Task directions:
Show every line in the entries below that contains the word "Congress", matching case exactly.

· · · · ·

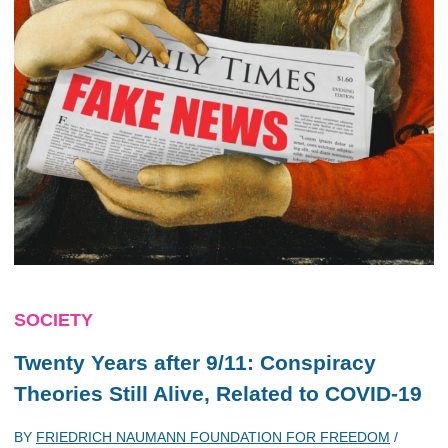
SOCIETY
Twenty Years after 9/11: Conspiracy
Theories Still Alive, Related to COVID-19
BY
FRIEDRICH NAUMANN FOUNDATION FOR FREEDOM
/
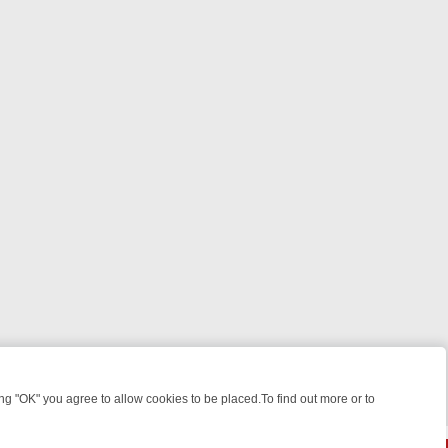
 "OK" you agree to allow cookies to be placed.To find out more or to
Close
KILLERS & MEDICAL DETECTIVES ON TRUE CRIME XTRA
FRIDAY NIG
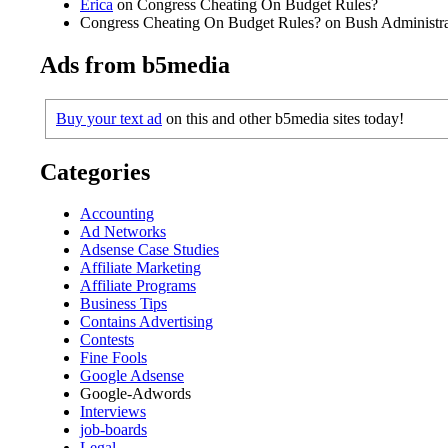
Erica
on Congress Cheating On Budget Rules?
Congress Cheating On Budget Rules? on Bush Administrat
Ads from b5media
Buy your text ad
on this and other b5media sites today!
Categories
Accounting
Ad Networks
Adsense Case Studies
Affiliate Marketing
Affiliate Programs
Business Tips
Contains Advertising
Contests
Fine Fools
Google Adsense
Google-Adwords
Interviews
job-boards
Legal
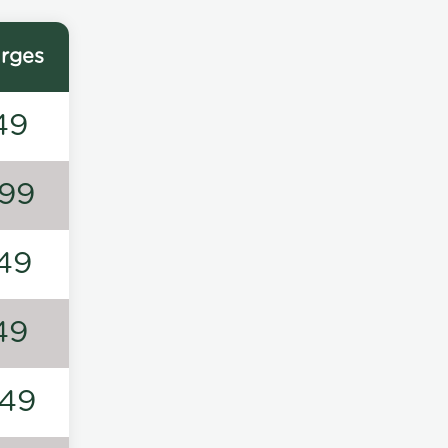
rges
49
99
49
49
49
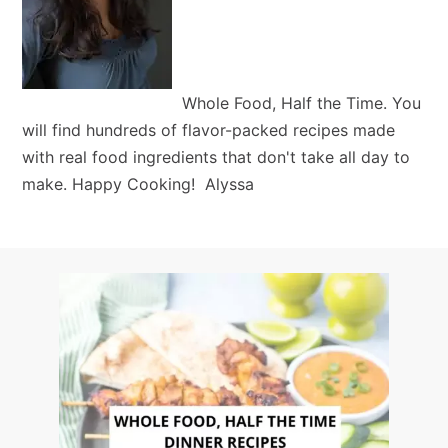
Whole Food, Half the Time. You
will find hundreds of flavor-packed recipes made
with real food ingredients that don't take all day to
make. Happy Cooking! Alyssa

· · · · ·

Reply:
on Congress Cheating On Budget Rules?
Congress Cheating On Budget Rules? on Bush Administrat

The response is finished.